Looking for a generalized solution (for all sobjects/ all trigger-driven services) to this use case:
- After update trigger invoked; decides a callout via future is needed (could be related record DML too)
- Workflow field update causes trigger to refire. Per SFDC doc, last bullet, the trigger is presented with the original Trigger.old and decides the callout needs to be sent again (bad).
Trigger will execute in many use cases:
- From standard UI or VF pages (
AllOrNone = true
) - From Data Loader (
AllOrNone = false
) - From Bulk API (
AllOrNone = false
)
Although static variables can be used to control WF-iniated recursion in an AllOrNone = true
use case they don't work when AllOrNone = false
and 1+ records succeed in the batch and 1+ records fail. The retry (see second bullet in doc) will roll back the updates, pass the successes back through the trigger again but, as the static variables aren't rolled back, the trigger will do nothing - no callout will be made.
Obviously, I could get rid of the workflow field update and move into the trigger the field update but what happens when some admin inadvertently adds back a new workflow with field update? Any batches with AllOrNone=false
and partial errors will leave the database in an inconsistent state with respect to these callouts (or other trigger-driven DML).
This won't work in Use Case: AllOrNone=false with 1+ successes, 1+ failures in a batch
public class LeadTriggerHandler {
static set<ID> leadIdsAlreadySentToFuture = new set<ID>(); // recursion control
public void onAfterUpdate(Lead[] leads, map<ID,Lead> oldLeads) {
set<ID> leadIdsToCallout = new set<ID>();
for (Lead l: leads) {
Lead oldLead = oldLeads.get(l.Id);
if (l.Company != oldLead.Company &&
!leadIdsAlreadySentToFuture.contains(l.Id)) { // have we already done this?
leadIdsToCallout.add(l.Id);
leadIdsAlreadySentToFuture.add(l.Id);
}
}
}
@future
static void doCallout(set<ID> leadIds) {
// .. callout details not important
}
}
Ideas considered:
Option 1: Custom Transaction_State__c
Sobject to preserve state, but that doesn't need to be immediately cleared
In the trigger, once it decides it needs to callout, save in a custom Transaction_State__c
object with key = some application context + SobjectId + Transaction Id
to record whether the trigger has done its work already. Inspectable (via SOQL) in the trigger when running after a field update so acts like a rollback-able static variable in an AllOrNone = false
retry use case.
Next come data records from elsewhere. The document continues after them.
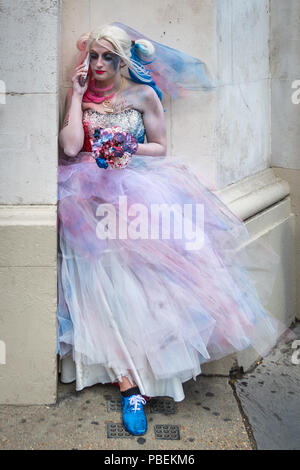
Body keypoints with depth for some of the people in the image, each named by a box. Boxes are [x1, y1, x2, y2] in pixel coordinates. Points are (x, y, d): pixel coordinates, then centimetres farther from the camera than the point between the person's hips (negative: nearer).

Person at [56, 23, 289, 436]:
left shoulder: (143, 95, 8)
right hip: (95, 192, 0)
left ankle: (129, 376, -3)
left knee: (142, 270, -19)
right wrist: (78, 95, 0)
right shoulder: (80, 95, 11)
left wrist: (131, 148, -8)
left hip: (140, 184, 0)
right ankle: (131, 387, -15)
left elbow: (161, 147, 10)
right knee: (108, 277, -15)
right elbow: (70, 147, -4)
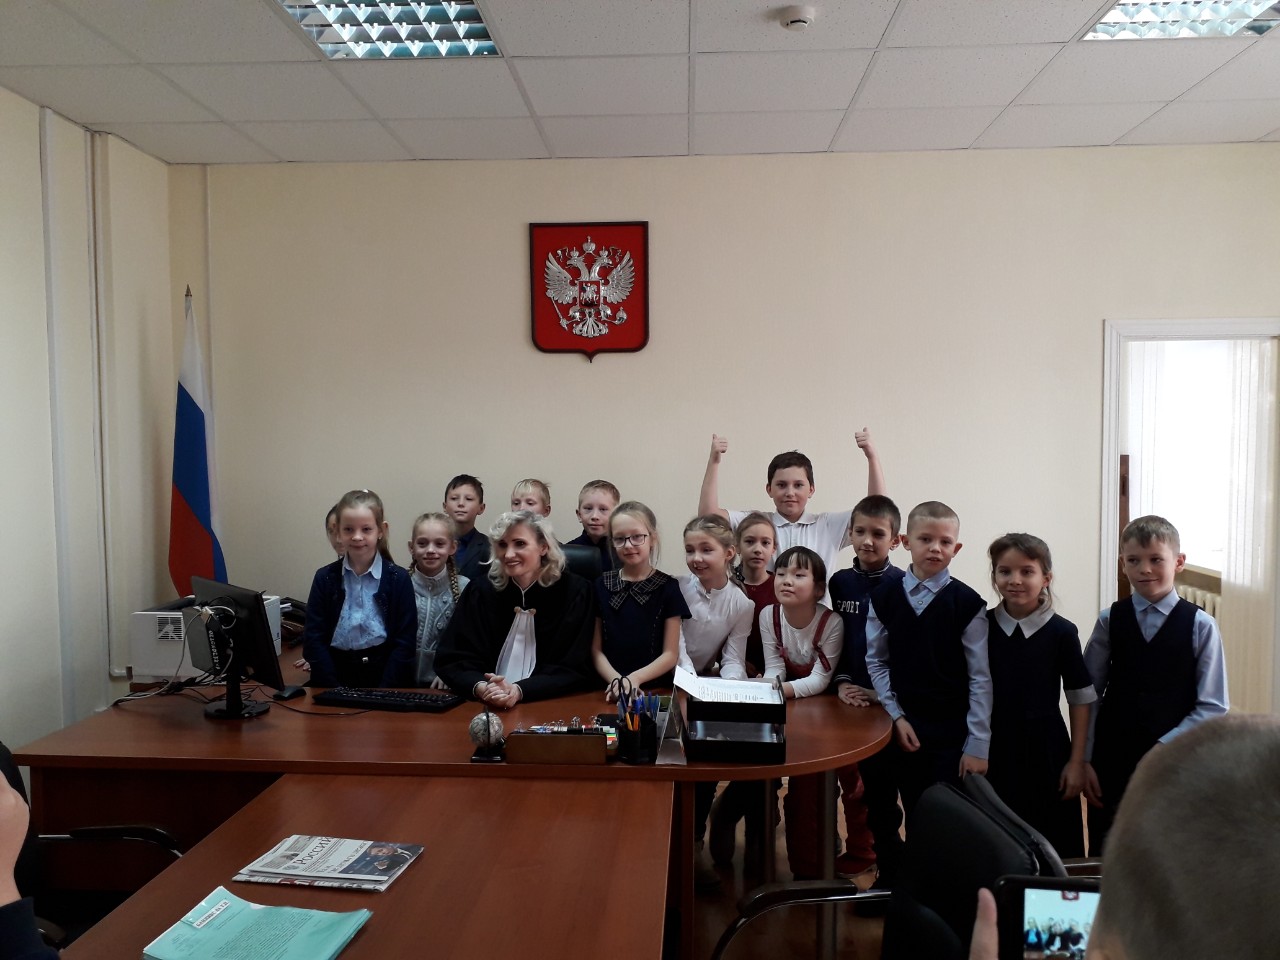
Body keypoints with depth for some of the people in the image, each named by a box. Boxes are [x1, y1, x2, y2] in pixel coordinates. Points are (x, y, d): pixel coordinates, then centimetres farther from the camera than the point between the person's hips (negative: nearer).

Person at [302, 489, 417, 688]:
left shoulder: (398, 578, 0)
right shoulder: (325, 578, 5)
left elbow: (404, 642, -2)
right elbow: (314, 639, 1)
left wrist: (382, 692, -11)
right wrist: (336, 692, -9)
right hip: (336, 676, 1)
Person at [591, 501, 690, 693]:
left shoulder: (668, 587, 2)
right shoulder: (601, 586, 8)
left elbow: (670, 654, 2)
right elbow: (596, 650, 6)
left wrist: (635, 678, -13)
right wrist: (617, 681, -11)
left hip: (655, 688, -1)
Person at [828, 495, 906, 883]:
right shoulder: (839, 582, 5)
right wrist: (841, 682, -3)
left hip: (887, 700, -4)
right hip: (850, 698, 5)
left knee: (881, 789, 0)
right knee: (851, 779, 13)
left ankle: (891, 866, 15)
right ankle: (859, 850, 30)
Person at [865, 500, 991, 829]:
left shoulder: (967, 603, -7)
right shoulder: (884, 598, 0)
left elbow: (980, 677, -6)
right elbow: (876, 662, 6)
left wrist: (978, 745, -6)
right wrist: (895, 716, -3)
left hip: (952, 732, -2)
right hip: (903, 729, 2)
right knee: (914, 819, 13)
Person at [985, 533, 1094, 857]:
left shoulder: (1061, 632, -7)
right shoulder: (981, 627, -3)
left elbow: (1080, 699, -1)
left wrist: (1077, 762, -2)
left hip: (1047, 754, -1)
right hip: (994, 753, 1)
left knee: (1055, 850, 6)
Thus, in retry, the trigger's first execution queries and finds nothing in Transaction_State__c
for the context + row + transaction Id, sets the Sobject and when the WF field update comes around, the trigger bypasses the second callout because now there will be a row in Transaction_State__c
.
The transaction Id (which can be a static variable as we don't want this to roll back) could be the currentDateTimeInMs + running userId.
Drawbacks
- Costly, a DML call has to be made (in the first, pre-WF trigger invocation); a SOQL has to be made (twice - before and after the workflow)
- Eventually, the rows in this Sobject need to be deleted so some Schedulable needs to be written (minor, but a pain)
Option 2 Have workflows that unconditionally always set, via Field Update, an Is_WF_Processed__c = true
on each SObject.
Being an SObject field, it will get rolled back in the AllOrNone = false retry use case. However, the field needs to be cleared once the transaction is done and that yields another DML call in the after trigger with consequent new trigger firing
Drawbacks
- Cost of clearing the field
- Every object that has a trigger will need this workflow as a guard against the duplicate work. Triggers will always fire twice, even in transactions where the rule criteria for all other workflows on the Sobject evaluate to false.
- The duplicate trigger execution issue should be solved exclusively in apex (separation of concerns - you shouldn't have to orchestrate workflow to aid in the solution)
- It all has to be repeated for Process Builder
Is there a lighter-weight solution than option 1 (which I'm inclined to go with)?